== WHAT THE EXERCISE ASKS ==
Without copying the images, write out all the entries below verbatim.

== RAW DATA ==
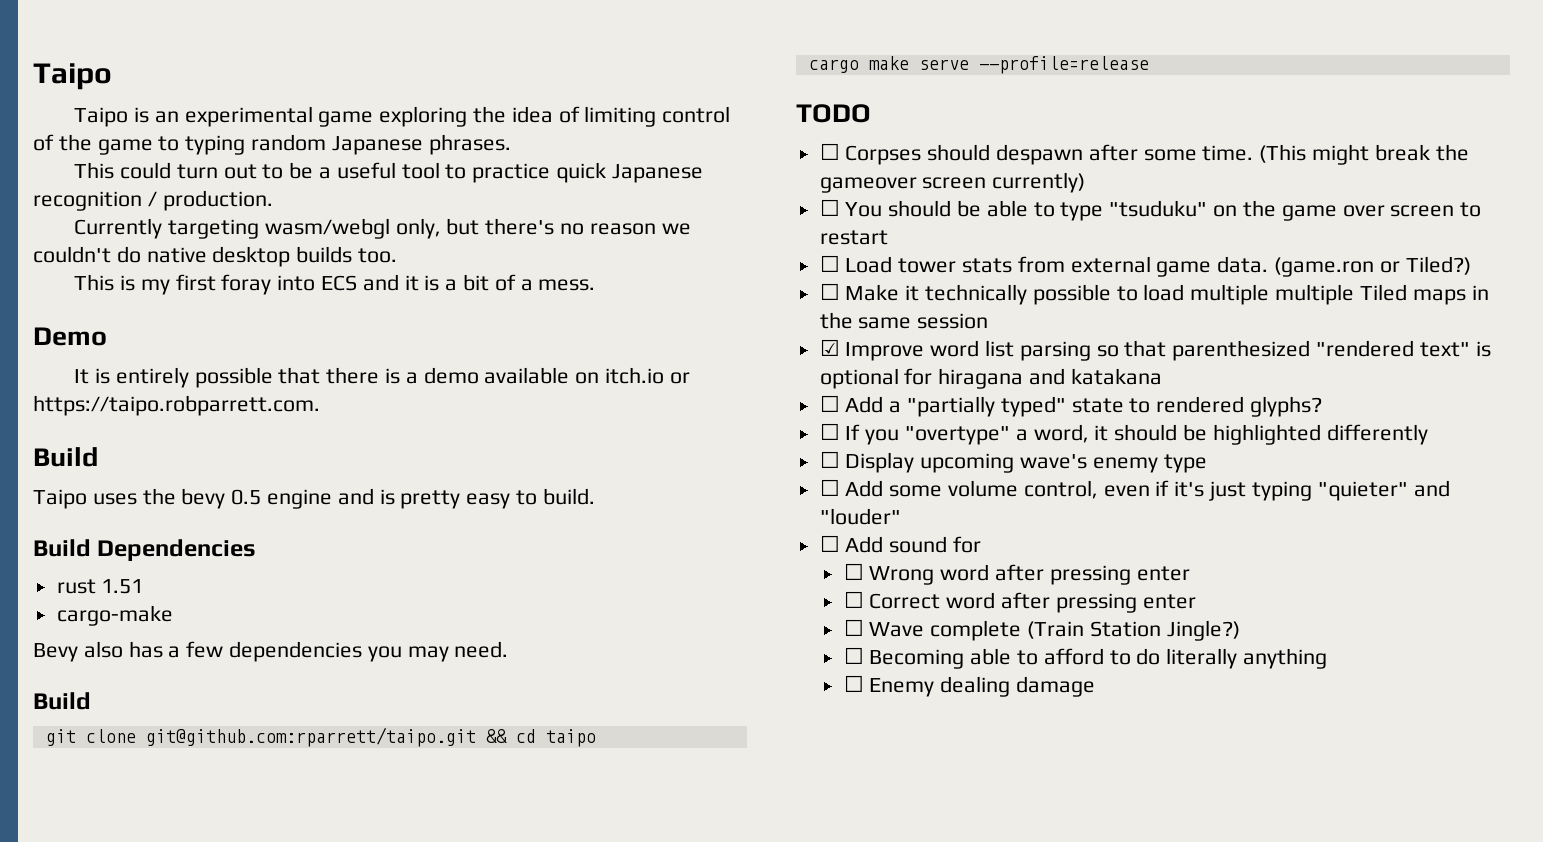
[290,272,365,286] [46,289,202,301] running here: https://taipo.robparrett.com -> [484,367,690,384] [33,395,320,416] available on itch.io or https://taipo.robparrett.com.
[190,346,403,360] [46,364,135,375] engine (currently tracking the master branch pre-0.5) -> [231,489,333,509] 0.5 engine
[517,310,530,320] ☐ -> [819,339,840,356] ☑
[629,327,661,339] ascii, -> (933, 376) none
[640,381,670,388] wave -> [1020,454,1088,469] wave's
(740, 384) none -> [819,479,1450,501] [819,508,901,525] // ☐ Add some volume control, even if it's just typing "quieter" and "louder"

== RESULT OF THE EXERCISE ==
[290,272,365,286] [46,289,202,301] running here: https://taipo.robparrett.com -> [484,367,690,384] [33,395,320,416] available on itch.io or https://taipo.robparrett.com.
[190,346,403,360] [46,364,135,375] engine (currently tracking the master branch pre-0.5) -> [231,489,333,509] 0.5 engine
[517,310,530,320] ☐ -> [819,339,840,356] ☑
[629,327,661,339] ascii, -> (933, 376) none
[640,381,670,388] wave -> [1020,454,1088,469] wave's
(740, 384) none -> [819,479,1450,501] [819,508,901,525] // ☐ Add some volume control, even if it's just typing "quieter" and "louder"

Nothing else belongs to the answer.